# Database Discussions > Oracle >  Cannot query database..

## nigyel

Hello,

Pardon me if I posted the post in the wrong topic....

I am connected to an oracle database from my php file. I want to query and print out the result. I can successfully connect to the database but cannot get the output. Please help.

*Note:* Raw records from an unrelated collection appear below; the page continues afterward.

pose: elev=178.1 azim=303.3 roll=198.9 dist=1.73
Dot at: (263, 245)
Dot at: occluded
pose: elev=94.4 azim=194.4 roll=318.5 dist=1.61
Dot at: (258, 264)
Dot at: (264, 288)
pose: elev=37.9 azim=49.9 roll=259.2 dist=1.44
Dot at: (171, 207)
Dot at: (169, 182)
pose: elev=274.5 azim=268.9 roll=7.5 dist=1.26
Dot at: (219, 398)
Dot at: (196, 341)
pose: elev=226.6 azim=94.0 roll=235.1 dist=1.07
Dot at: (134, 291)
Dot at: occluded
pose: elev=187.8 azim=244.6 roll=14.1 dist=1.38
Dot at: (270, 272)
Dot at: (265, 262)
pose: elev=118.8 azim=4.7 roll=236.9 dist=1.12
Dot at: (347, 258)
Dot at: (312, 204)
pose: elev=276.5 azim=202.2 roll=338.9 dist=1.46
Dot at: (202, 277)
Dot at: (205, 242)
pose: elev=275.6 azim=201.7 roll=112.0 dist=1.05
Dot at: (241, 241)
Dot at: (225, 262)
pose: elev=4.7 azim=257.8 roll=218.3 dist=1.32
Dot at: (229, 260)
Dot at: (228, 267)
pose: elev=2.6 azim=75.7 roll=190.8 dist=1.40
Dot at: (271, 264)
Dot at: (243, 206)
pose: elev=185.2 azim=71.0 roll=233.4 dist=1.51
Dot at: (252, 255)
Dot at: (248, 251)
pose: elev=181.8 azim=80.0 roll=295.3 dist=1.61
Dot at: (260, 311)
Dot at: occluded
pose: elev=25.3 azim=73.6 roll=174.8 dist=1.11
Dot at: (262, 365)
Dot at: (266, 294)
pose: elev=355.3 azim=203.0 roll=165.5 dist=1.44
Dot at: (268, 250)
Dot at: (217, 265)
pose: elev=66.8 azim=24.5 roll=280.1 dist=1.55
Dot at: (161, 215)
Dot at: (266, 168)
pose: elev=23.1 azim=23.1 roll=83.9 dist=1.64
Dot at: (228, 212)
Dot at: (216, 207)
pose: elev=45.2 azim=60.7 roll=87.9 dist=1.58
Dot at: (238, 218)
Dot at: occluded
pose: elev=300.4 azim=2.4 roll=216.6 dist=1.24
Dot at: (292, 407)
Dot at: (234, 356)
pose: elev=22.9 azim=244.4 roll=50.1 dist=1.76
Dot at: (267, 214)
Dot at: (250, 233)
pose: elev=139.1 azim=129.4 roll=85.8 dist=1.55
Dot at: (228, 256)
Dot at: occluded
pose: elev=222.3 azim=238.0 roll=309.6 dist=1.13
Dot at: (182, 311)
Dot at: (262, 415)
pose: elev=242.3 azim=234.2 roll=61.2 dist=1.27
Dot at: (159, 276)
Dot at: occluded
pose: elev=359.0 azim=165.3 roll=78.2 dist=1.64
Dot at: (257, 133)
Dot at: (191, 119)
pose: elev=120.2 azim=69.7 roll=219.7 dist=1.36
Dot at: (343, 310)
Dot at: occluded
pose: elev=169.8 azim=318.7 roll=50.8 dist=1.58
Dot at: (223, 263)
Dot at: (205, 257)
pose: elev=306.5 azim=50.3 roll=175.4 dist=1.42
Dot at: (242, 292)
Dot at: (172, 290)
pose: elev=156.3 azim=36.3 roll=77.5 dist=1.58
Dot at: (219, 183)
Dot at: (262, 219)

I am not an expert and the code might be wrong...

My code: 
<?php 
$dbHost = "xxxx";
$dbHostPort="xxxx";
$dbServiceName = "xxxx";
$usr = "xxxx";
$pswd = "xxxx";
$dbConnStr = "(DESCRIPTION=(ADDRESS=(PROTOCOL=TCP)
            (HOST=".$dbHost.")(PORT=".$dbHostPort."))
            (CONNECT_DATA=(SERVICE_NAME=".$dbServiceName.")))"  ;

if(!$dbConn = oci_connect($usr,$pswd,$dbConnStr)){
$err = oci_error();
trigger_error('Could not establish a connection: ' . $err['message'], E_USER_ERROR);
};

$strSQL = "select message as A from bnb_mobvw_bal where account_number=UPPER('{%1}') and mobile_no='{%phone}'";
$stmt = oci_parse($dbConn,$strSQL);
if ( ! oci_execute($stmt) ){
$err = oci_error($stmt);
trigger_error('Query failed: ' . $err['message'], E_USER_ERROR);
};

while(oci_fetch($stmt)){
   $rslt = oci_result($stmt, 1); print "query returned: ".$stmt."";
}
?>

Thanks a lot,
Son.

----------